The Federal Register notice is available at: https://www.gpo.gov/fdsys/pkg/FR-2016-12-28/pdf/2016-31371.pdf.
US Office of the Comptroller of the Currency Finalizes Rule Prohibiting Banks from Dealing and Investing in Metals
On December 28, 2016, the OCC issued a final rule, 12 C.F.R. § 7.1022, that prohibits national banks and federal savings associations (FSAs) from dealing or investing in industrial or commercial metals. The final rule covers metal, including alloy, in a physical form primarily suited to industrial or commercial uses, such as copper cathodes and aluminum T-bars. The final rule supersedes a prior OCC determination permitting national banks to trade copper. The rule, however, still recognizes that national banks and FSAs may hold industrial or commercial metal under authorities that are distinct from dealing and investing. For example, national banks and FSAs may acquire industrial or commercial metal through foreclosures on loans and then sell the metal to mitigate loan losses. The rule carries out an OCC recommendation included in its report to Congress and the Financial Stability Oversight Council under section 620 of the Dodd-Frank Act. Section 620 required the federal banking agencies to conduct a study of the activities and investments that banking entities may engage in under state and federal law and to consider the associated risks and how banking entities mitigate those risks. The effective date of the final rule is April 1, 2017. Banks with existing holdings of industrial and commercial metal acquired through dealing or investing activities must divest of such metal as soon as reasonably practical, but no later than one year after the effective date of the final rule, subject to four one-year extensions available from the OCC in particular cases.

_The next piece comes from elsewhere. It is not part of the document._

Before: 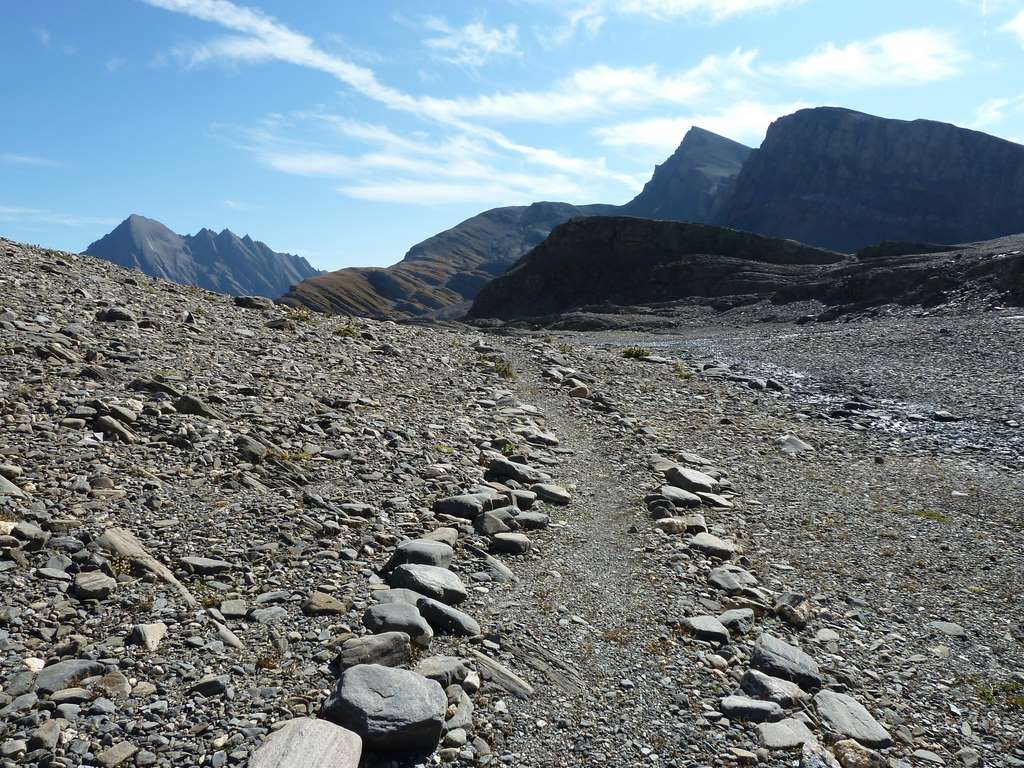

The final rule is available at: https://www.occ.gov/news-issuances/news-releases/2016/nr-occ-2016-161a.pdf.
The US Federal Deposit Insurance Corporation Releases a New Handbook for De Novo Institutions Applying for Deposit Insurance
On December 22, 2016, the FDIC released a handbook, developed to facilitate the process of establishing new banks, by offering guidance for navigating the phases of establishing an insured institution. The handbook, titled "Applying for Deposit Insurance— A Handbook for Organizers of De Novo Institutions," is part of recent efforts by the FDIC to increase transparency and clarity regarding the deposit insurance application process. The standards in the Handbook relax certain requirements that had been imposed as a result of the financial crisis. Comments on the handbook are due February 20, 2017.